The day he took office the bald-faced lies began; obvious, transparent lies that have been incredibly simple to debunk. “Biggest crowd for inauguration, ever!” The next day the news (all but Fox) showed side by side photographs of his and Obama's. Obama's was twice as big.
Obama had inherited the worst economy since the Great Depression from George Bush, who had been elected during a boom period. Obama had taken steps to correct things, helped by Congress, and left office with robust, growing economy.
The economy continued to grow under trump, but not nearly as fast as under Obama. never the less, Trump took credit for the economy.
With Trump in the White House, the presidency, House, and Senate were controlled by Republicans, so the first thing they did was to cut taxes on the corporations and the rich, widening the income gap even wider. This was done “to help the economy” even though it was still humming along well. The poor and middle class got no benefit from this at all.
The next thing was repealing the Affordable Care Act, Obama's prize accomplishment; If it had been in effect when Jim Dawson died, he would not have died so young, two weeks before his fortieth birthday. Fortunately for those who could now afford health insurance, one lone patriotic senator who had been wounded in Vietnam while in the military, kept as a POW and tortured, and spent the entire rest of his life fighting for America and Americans as Arizona's senator, voted against repeal.

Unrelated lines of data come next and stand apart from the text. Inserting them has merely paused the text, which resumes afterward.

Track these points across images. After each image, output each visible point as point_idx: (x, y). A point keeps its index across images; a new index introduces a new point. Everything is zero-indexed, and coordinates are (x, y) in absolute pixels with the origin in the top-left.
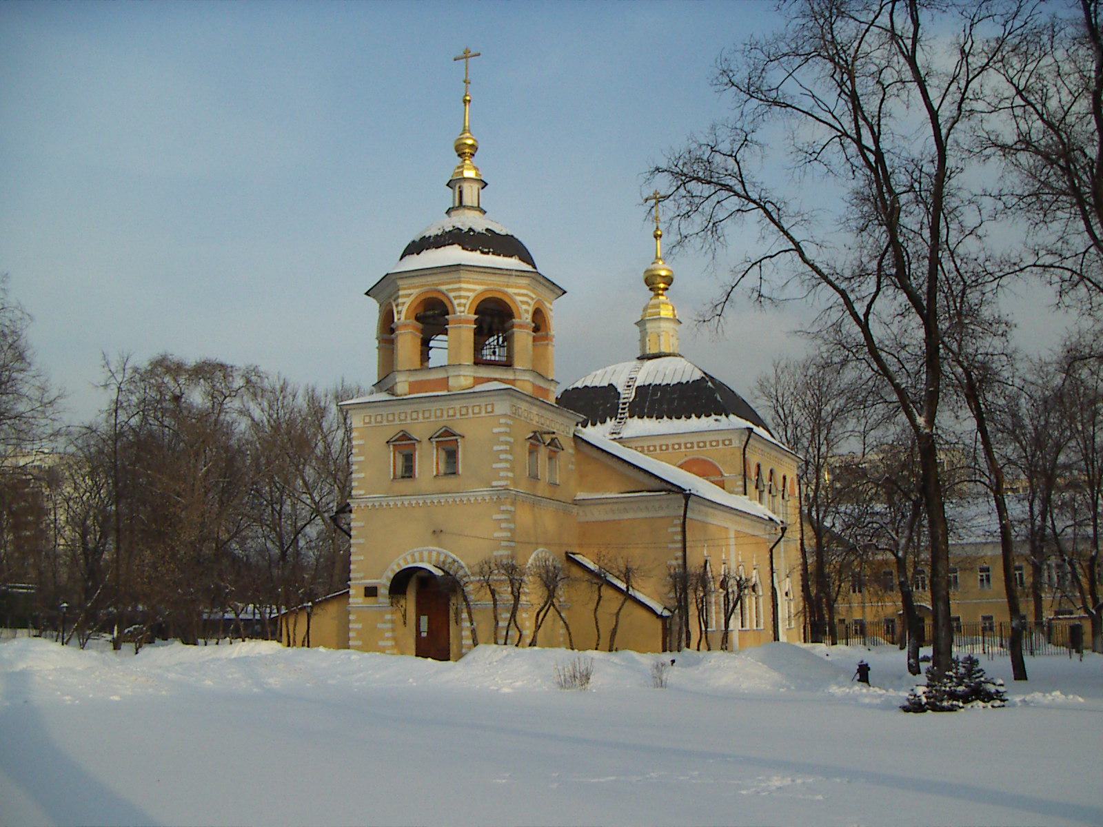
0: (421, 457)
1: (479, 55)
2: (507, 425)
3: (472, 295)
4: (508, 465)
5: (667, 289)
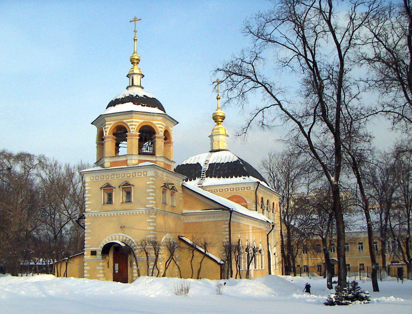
3: (137, 124)
4: (153, 198)
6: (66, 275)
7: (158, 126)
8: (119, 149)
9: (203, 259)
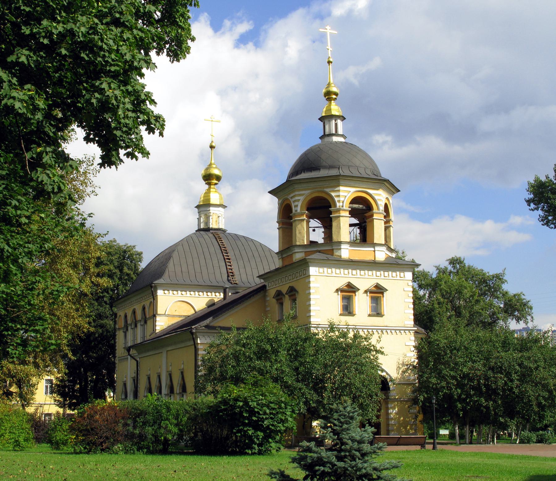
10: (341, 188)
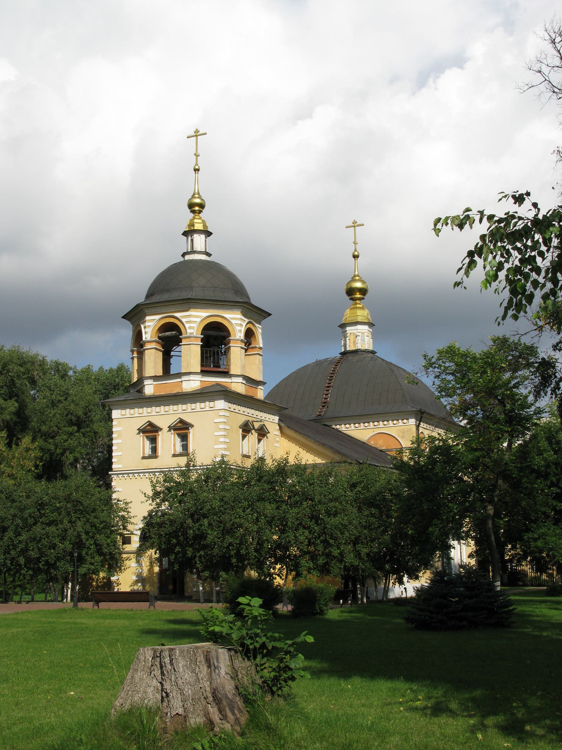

Trump, in his own crude, boorish style, started insulting him, saying he was no hero. I'd say he's a hero to those who now have insurance that couldn't afford health care before. And he wasn't the only hero Trump had insults and slander for, including a couple of Americans whose son had died in Afghanistan.
Then came Charlottesville, Virginia, where a peaceful anti-nazi protester was deliberately run over and killed. Trump said there were “good people on both sides.”
It went on and on. We now know what a monster Trump is. Then came 2020 and a global pandemic that Trump did nothing about except denying it, almost daily non-rope lynchings by the police, most of the victims having committed no crime. Protests were nation wide, with Trump ordering peaceful protesters to be gassed so he could hold a photo op holding a book he obviously never read, the Bible.
This election, everyone knows what kind of person he is, and knows that he's unfit for the job. This time he isn't running against a highly disliked candidate, but the scandal-free former vice president, Joe Biden.
This coming January, the monster from New York will be history. Historians will not be kind to him.